However -- all that being said -- you should also be able to have a boot
schema file with pure IP addresses and avoid this extra layer of
abstraction (I don't typically recommend this -- it's almost always easier
to use names instead of IP addresses, but if the name resolution is in
question, then manually [temporarily] switching back to IP addresses would
eliminate some variables).
So you should be able to have a boot schema file with the following:
----
192.168.1.1
192.168.1.2
192.168.1.3
192.168.1.4
----
If that works, then it's definitely something screwy with your name
resolution. If that doesn't work, then there is something else wrong and
we should investigate further.
--
{+} Jeff Squyres
{+} jsquyres_at_[hidden]
{+} http://www.lam-mpi.org/
On Thu, 18 Sep 2003, Timothy I Mattox wrote:
> Hello,
> It is unfortunate that recent Linux distributions have been putting your
> hostname on the same line as the "127.0.0.1 localhost" line in /etc/hosts.
> The 127.0.0.1 is a special value, and shouldn't (in most circomstances)
> have anything but variations of localhost and localhost.localdomain
> associated with it.

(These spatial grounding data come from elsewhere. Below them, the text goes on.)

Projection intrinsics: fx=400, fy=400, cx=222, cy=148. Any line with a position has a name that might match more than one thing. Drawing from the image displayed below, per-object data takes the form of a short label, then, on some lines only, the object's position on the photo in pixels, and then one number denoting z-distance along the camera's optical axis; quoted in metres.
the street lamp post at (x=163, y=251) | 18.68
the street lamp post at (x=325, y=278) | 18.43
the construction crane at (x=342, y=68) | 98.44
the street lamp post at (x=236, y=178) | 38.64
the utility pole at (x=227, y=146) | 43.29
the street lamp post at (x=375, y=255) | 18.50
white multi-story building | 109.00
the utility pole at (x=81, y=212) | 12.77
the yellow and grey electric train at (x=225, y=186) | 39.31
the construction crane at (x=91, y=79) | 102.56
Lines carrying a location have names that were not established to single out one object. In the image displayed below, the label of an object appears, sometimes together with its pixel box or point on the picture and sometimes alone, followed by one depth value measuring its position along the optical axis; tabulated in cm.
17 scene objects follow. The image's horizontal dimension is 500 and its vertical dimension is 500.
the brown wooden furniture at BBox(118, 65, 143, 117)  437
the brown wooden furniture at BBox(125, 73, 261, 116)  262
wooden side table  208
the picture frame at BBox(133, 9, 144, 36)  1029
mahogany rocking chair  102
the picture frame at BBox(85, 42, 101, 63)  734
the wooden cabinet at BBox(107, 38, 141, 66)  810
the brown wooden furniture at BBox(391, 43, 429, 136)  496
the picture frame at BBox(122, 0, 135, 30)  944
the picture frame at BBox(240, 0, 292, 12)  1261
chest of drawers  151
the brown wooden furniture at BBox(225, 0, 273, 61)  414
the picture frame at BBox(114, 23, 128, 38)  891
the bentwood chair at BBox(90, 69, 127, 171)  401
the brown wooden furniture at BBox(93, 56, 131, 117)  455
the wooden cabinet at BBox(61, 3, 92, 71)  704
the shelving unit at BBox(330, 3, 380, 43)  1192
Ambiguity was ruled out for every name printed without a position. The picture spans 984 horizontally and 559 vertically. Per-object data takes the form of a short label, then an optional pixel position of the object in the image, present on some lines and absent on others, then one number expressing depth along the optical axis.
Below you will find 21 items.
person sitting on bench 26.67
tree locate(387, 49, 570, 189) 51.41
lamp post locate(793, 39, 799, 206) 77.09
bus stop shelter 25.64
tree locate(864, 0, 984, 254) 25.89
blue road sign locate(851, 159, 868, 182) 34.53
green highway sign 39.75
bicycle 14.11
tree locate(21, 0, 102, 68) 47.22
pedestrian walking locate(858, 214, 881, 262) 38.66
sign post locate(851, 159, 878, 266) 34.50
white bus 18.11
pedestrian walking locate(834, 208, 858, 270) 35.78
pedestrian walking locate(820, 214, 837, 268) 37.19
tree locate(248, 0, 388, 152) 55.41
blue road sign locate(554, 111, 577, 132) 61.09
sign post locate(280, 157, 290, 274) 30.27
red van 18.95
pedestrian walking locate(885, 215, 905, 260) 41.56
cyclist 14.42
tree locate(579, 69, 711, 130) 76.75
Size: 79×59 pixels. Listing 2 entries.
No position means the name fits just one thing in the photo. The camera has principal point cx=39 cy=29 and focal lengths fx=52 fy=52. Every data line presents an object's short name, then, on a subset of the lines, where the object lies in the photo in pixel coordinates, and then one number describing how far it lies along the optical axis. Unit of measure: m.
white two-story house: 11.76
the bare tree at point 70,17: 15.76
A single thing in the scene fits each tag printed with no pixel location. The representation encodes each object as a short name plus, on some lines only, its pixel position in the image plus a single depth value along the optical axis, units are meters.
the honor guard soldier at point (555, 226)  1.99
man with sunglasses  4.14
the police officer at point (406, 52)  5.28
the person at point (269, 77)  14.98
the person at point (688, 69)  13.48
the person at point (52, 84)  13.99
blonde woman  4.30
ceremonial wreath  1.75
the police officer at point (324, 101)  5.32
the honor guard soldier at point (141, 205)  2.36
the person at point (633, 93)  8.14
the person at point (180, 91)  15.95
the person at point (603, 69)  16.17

A real hostname, to be useful in a network, i.e.
> with more than one machine, needs to have an externally useful IP
> address. 127.0.0.1 will never leave the box it starts from.
>
> The issue with LAM is that lamboot remotely executes a command (hboot) on
> each node in your cluster, and on the commandline it sends the IP address
> (or hostname if you use the -l option) of the node you are starting LAM
> from. hboot uses that address to call home and join the LAM environment.
> If it resolves to 127.0.0.1 it tries to talk to itself, the localhost, and
> fails.
>
> So, in short, edit all your /etc/hosts files to look identical,
> something like this:
>
> 127.0.0.1 localhost localhost.localdomain
> 192.168.1.1 lilian1
> 192.168.1.2 lilian2
> 192.168.1.3 lilian3
> 192.168.1.4 lilian4
|